— Не знаю. Он, наверно, вернется.
— Вы так думаете. Но представьте себе, если бы вы были здесь, вы такая умница, вы уже раз нашли его для нас! А вы не можете так устроиться, чтобы вернуться к нам. Положительно, нам не хватает вас.
Чего добивался он своей назойливостью? Ничего. Он оказывал фрекен и всем другим любезности и ничего при этом не имел в виду, ему хотелось только иметь как можно больше пансионеров, чтобы был полный дом, а в данное время дом был не полон. Нет, у адвоката Руппрехта не было особых видов на нее; он не предполагал обзавестись домом, влюбиться, его одинаково занимала мысль о юноше Сельмере Эйде и об этой молодой даме — может быть, немного больше.
— Остальные друзья ваши, значит, не будут иметь удовольствия видеть вас сегодня? — спросил он. — Господин Бертельсен и его супруга очень будут на меня в претензии за это, непременно рассердятся. Они занимают № 107, в случае, если вы хотите к ним зайти. Ну, что же, не хотите?
№ 107! О, этот директор Руппрехт! Ко всем номерам в санатории он прибавил цифру сто, так что на дверях это выглядело грандиозно.
Если бы Андресен не выказал такого разочарования при виде фрекен д'Эспар, прогулка в санаторию была бы удачна для нее; но это немного оскорбило ее, ей казалось, что всюду будет то же самое. Какова же она будет через семь лет! — О, она должна опять поздороветь и похорошеть, стать очаровательной; нет того, чего она не сделала бы, чтобы снова похорошеть; когда настанет время, она вставит себе зуб на штифте.
А вообще-то прогулка была удачная.
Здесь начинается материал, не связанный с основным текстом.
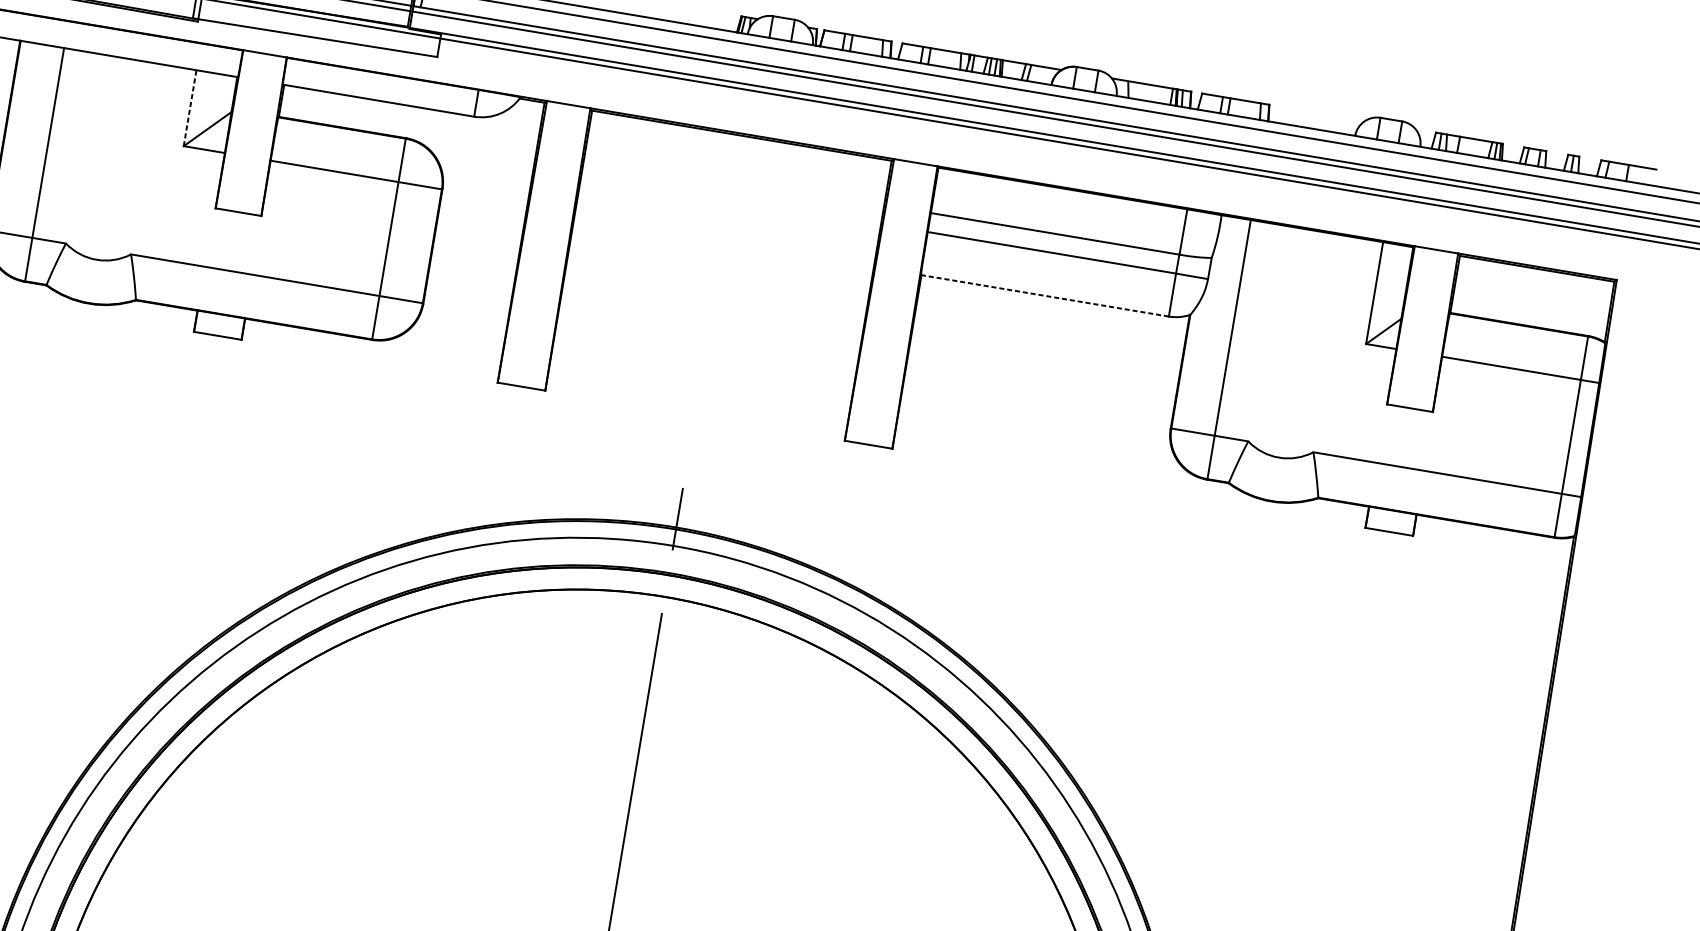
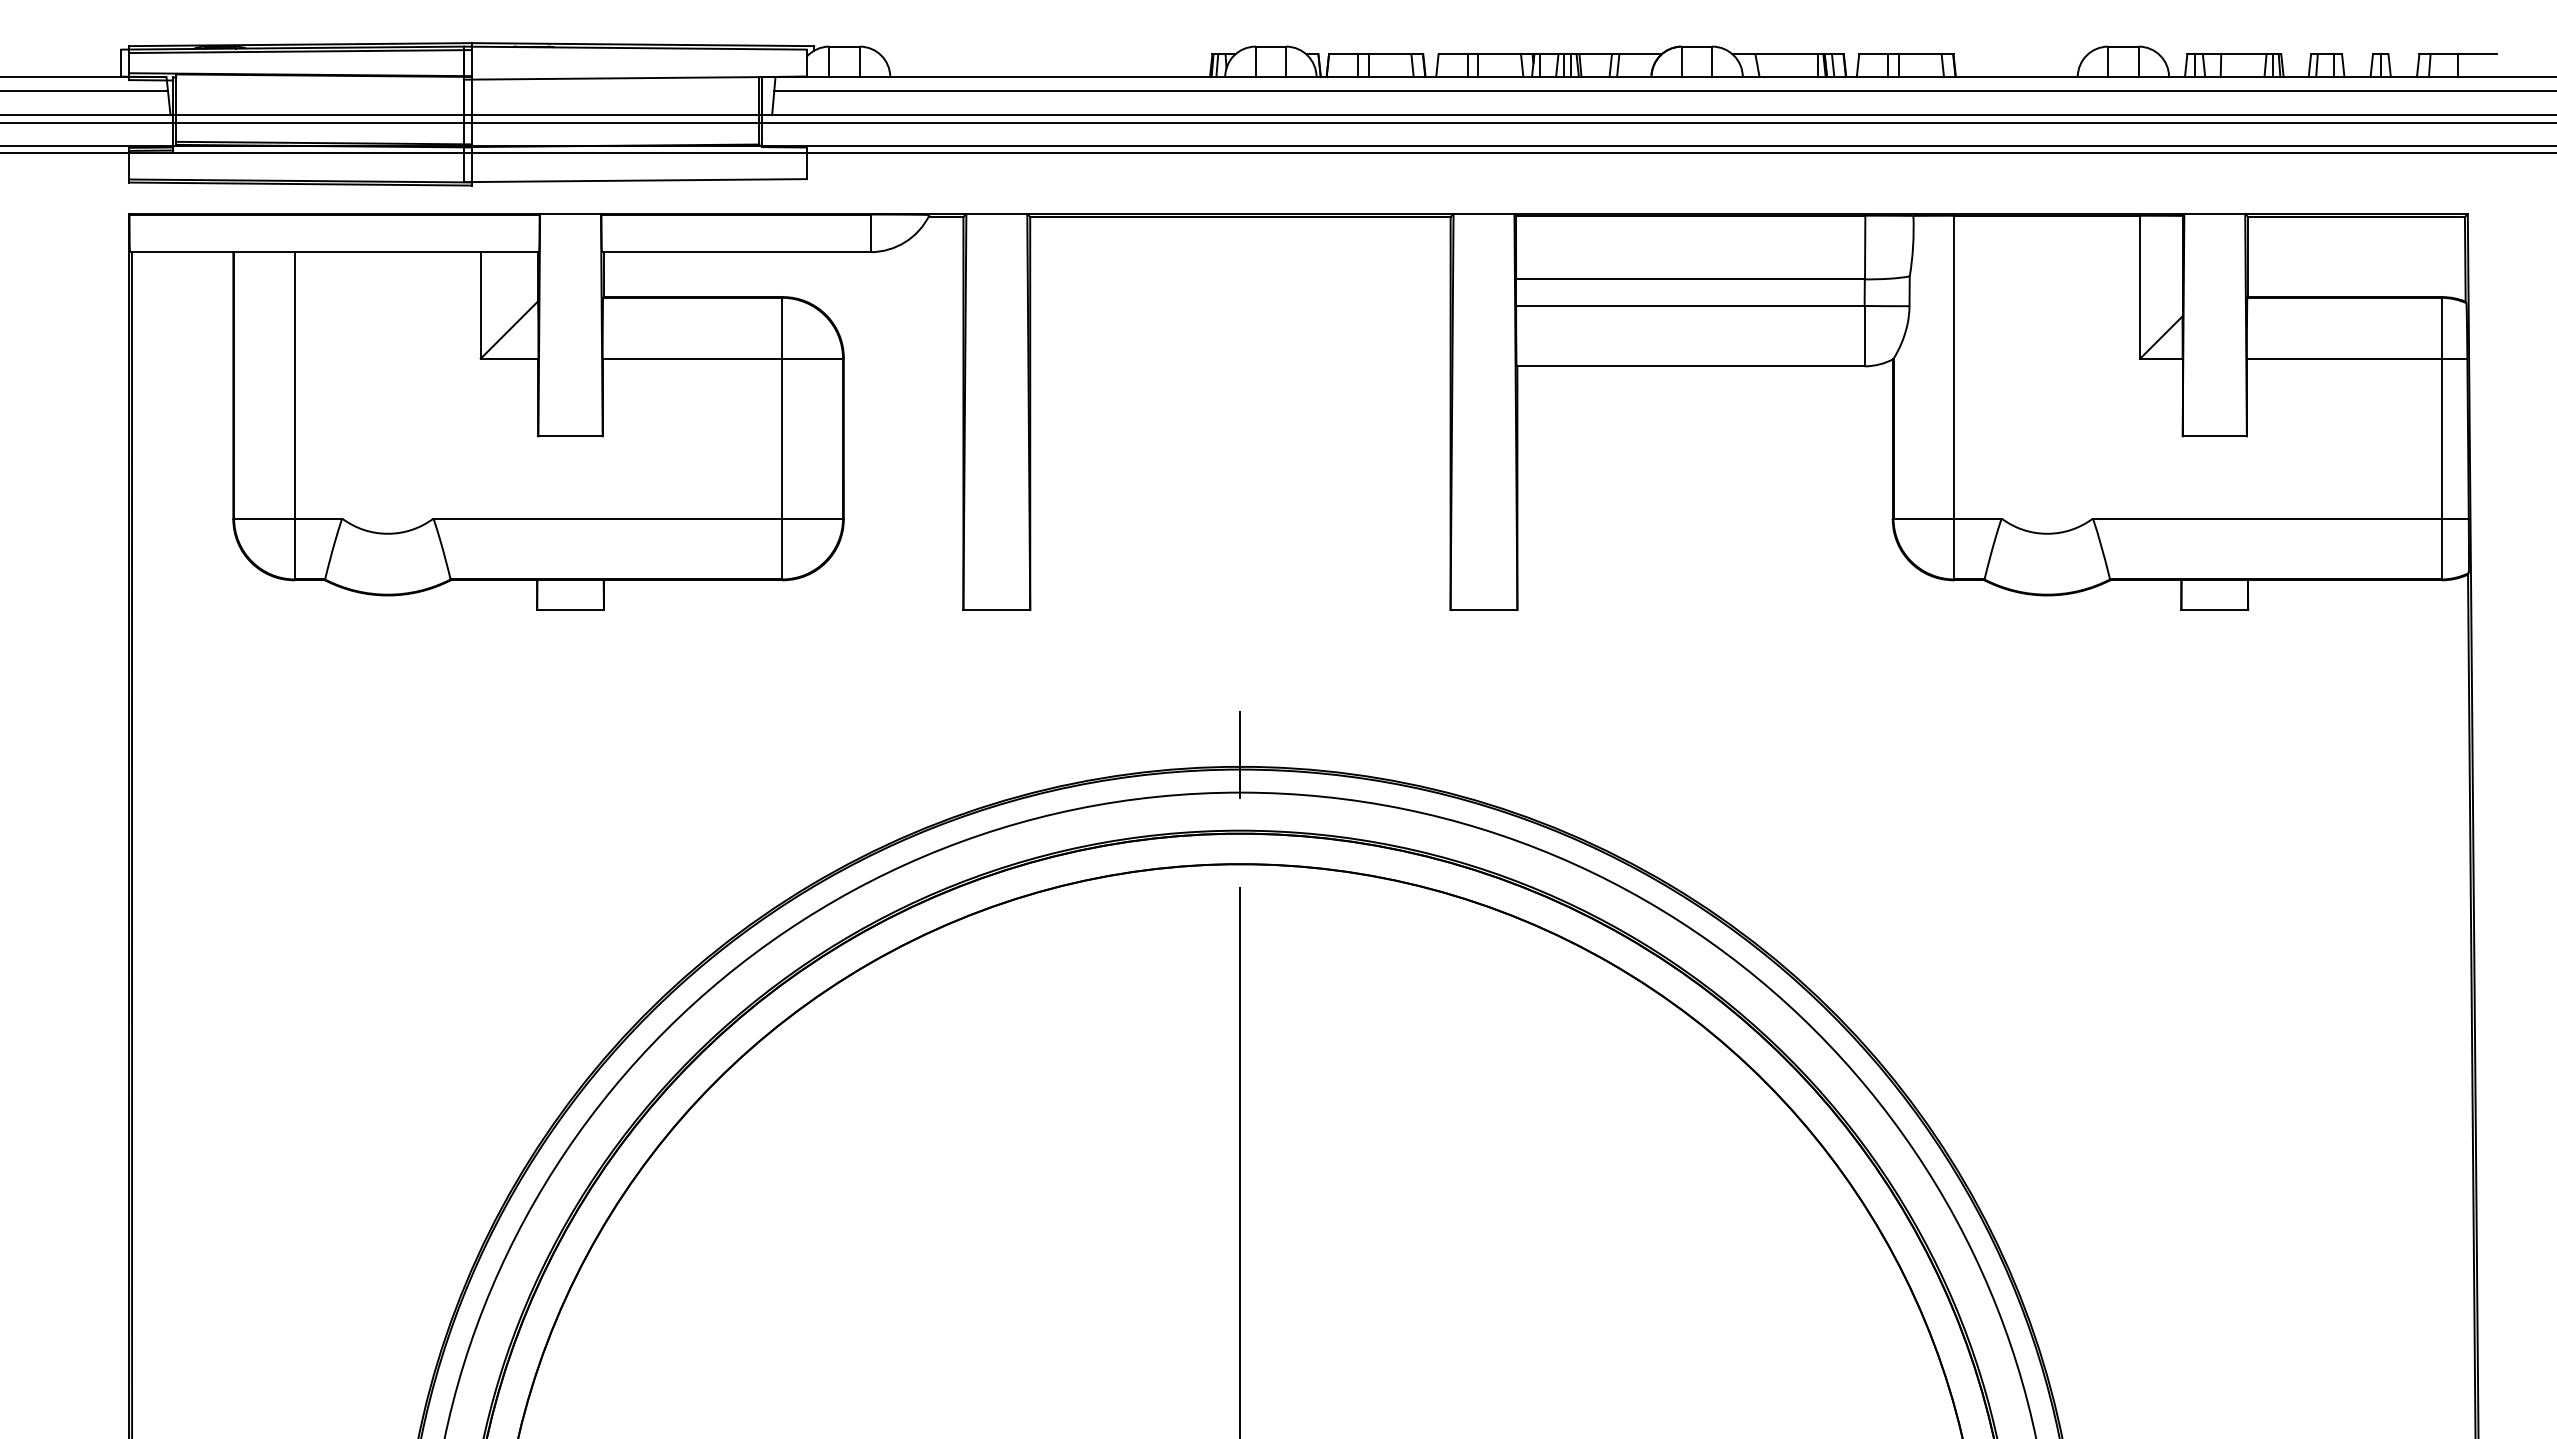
line: (190, 107) -> (480, 304), dashed -> solid
line: (1044, 295) -> (1690, 366), dashed -> solid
Все относились к ней бережно, никто не намекал на то, что она живет в доме убийцы, имени господина Флеминга, никто даже не произнес. И во всяком случае прогулка оправдала себя: она сберегла ей деньги.
Она возвращается назад на сэтер, спешит назад: более, чем когда-либо боится она, что малютка Юлиус, может быть, проснулся и лежит и ждет ее. Этот маленький клопик, он такой миленький, когда берешь его на руки…
На дворе встречает ее Марта и шепчет:
— Здесь чужой.
— Чужой?
— Какой-то мужчина. Он сидит в дровяном сарае и ждет тебя.
— Я никого не знаю. Юлиус не спит?
— Он проснулся, было, я дала ему молока, и он снова уснул…
— Вот этот мужчина! — шепнула Марта. То был Самоубийца.
— Это вы, господин Магнус! Мы сейчас говорили о вас в санатории, что вас нет, что вы еще не вернулись…
Самоубийца ничего не ответил.
ГЛАВА XVII
Самоубийца имел расстроенный вид, словно он провел несколько дней, не заходя в дом: платье на нем было новое, но в беспорядке, волосы завиты, но в них масса хвойных игл. Ранка его на руке, во всяком случае, зажила.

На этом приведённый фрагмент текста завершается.